The Nikolai Ostrovsky Museum on Tverskaya Street is hosting a personal exhibition of the famous film artist Pyotr Pashkevich. The exhibition is held by the Nashchokin House gallery. Those who were already interested in the Moscow artistic process 15-20 years ago undoubtedly remember this gallery on Vorotnikovsky Lane. The two-story building, which actually once belonged to Alexander Pushkin’s friend Pavel Nashchokin, delighted viewers with very high-quality exhibitions.

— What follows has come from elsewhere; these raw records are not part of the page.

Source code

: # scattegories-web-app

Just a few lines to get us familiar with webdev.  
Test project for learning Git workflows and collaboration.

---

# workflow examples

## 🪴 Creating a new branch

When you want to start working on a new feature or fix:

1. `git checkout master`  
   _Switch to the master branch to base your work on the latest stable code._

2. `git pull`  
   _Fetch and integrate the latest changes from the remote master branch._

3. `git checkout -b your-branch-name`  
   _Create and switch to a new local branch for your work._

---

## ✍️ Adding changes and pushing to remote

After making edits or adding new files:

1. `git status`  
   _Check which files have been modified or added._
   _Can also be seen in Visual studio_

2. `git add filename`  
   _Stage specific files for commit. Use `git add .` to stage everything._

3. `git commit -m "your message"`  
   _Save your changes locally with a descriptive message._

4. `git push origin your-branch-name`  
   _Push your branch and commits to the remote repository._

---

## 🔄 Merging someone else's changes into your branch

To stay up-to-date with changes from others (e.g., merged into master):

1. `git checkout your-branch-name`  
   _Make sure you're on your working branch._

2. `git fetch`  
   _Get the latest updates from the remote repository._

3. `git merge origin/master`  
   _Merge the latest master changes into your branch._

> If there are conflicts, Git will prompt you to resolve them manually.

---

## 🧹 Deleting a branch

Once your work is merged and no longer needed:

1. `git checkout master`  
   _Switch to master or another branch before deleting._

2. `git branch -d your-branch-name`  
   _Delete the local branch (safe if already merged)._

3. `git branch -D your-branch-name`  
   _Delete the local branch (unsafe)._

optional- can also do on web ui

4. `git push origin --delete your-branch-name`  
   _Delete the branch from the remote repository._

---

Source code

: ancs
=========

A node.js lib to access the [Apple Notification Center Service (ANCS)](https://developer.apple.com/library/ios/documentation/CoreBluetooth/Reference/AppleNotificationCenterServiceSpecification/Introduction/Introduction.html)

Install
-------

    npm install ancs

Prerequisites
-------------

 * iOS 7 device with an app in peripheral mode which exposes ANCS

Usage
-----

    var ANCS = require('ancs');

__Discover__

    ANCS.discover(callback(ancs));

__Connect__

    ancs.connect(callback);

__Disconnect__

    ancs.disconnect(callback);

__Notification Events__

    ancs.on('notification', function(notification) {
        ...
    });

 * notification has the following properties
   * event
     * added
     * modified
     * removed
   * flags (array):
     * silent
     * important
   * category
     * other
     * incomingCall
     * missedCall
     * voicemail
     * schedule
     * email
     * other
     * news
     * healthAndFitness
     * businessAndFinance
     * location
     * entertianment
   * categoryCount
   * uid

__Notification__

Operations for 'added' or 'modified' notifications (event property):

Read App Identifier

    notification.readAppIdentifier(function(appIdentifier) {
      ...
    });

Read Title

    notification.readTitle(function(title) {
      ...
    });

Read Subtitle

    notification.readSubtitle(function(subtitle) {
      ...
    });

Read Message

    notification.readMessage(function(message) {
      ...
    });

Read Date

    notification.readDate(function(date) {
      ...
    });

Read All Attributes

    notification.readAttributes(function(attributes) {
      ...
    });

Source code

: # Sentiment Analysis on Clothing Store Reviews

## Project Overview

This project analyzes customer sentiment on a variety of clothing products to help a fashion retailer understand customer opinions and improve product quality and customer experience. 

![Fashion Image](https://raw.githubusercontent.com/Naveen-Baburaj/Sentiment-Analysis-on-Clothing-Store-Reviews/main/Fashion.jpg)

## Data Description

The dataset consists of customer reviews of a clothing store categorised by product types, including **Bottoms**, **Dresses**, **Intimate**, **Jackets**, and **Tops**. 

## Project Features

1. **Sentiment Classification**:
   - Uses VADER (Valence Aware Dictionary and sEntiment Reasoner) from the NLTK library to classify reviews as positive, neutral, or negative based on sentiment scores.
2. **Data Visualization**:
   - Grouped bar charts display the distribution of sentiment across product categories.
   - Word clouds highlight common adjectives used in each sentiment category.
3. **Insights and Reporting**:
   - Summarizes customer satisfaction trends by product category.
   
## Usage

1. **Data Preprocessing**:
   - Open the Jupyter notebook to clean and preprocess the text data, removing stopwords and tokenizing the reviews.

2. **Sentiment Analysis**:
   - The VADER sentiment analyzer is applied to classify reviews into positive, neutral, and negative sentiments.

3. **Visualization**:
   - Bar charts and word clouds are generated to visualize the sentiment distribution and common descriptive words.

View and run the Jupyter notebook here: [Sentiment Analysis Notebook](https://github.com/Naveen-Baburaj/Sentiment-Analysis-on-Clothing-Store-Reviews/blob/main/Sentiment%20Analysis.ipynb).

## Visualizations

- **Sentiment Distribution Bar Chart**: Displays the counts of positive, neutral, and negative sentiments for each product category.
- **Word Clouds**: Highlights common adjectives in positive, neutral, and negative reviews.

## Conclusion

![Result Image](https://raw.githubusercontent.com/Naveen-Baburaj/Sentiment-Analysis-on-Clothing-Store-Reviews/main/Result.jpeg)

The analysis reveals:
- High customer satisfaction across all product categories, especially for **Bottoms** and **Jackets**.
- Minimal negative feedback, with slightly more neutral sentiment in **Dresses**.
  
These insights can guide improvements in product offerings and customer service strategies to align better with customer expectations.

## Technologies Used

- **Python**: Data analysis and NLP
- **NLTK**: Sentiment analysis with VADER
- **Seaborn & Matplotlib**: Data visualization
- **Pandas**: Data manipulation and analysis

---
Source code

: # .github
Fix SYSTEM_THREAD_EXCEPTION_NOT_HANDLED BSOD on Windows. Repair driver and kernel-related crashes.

Exhibitions by Mikhail Shemyakin, Oleg Tselkov, Dmitry Plavinsky, Ernst Neizvestny, and Yuri Cooper were held here. Even Frida Kahlo exhibited here for the first time in Russia. This, of course, was mainly the merit of the owner of the gallery, Natalya Rurikova. Natalya Petrovna dedicated the current exhibition to the memory of her father:

“In the last year, I suddenly decidedly realized that this was necessary. My age, so to speak, already speaks about this and suggests that we need to leave something to our children, grandchildren and great-grandchildren. And it was such a strong feeling that I just zealously took up this matter. And the main thing for me is that I lived my dad’s life, which I saw from afar, despite the fact that we lived in the same apartment.”

The exhibition amazed me: carpet hanging, Pashkevich’s graphics, sometimes black and white, sometimes color. You start to look closely, and plots from familiar films from childhood appear. “The Village Teacher” (1947), “Volunteers” (1958), “Hero of Our Time” (1967), “Crime and Punishment” (1969), “TASS is authorized to declare” (1984).

Clear depiction of scenes of future films, the finest elaboration of details. At the same time, there is a strange feeling – each work of art, there is no other way to say it, is absolutely self-sufficient. Here is the house of smugglers from Lermontov’s Taman, here is the house of the heroine of a rural teacher, here are Dostoevsky’s harsh sketches of St. Petersburg. Everything is extremely realistic. I think future theater and film artists should definitely be taken to the exhibition.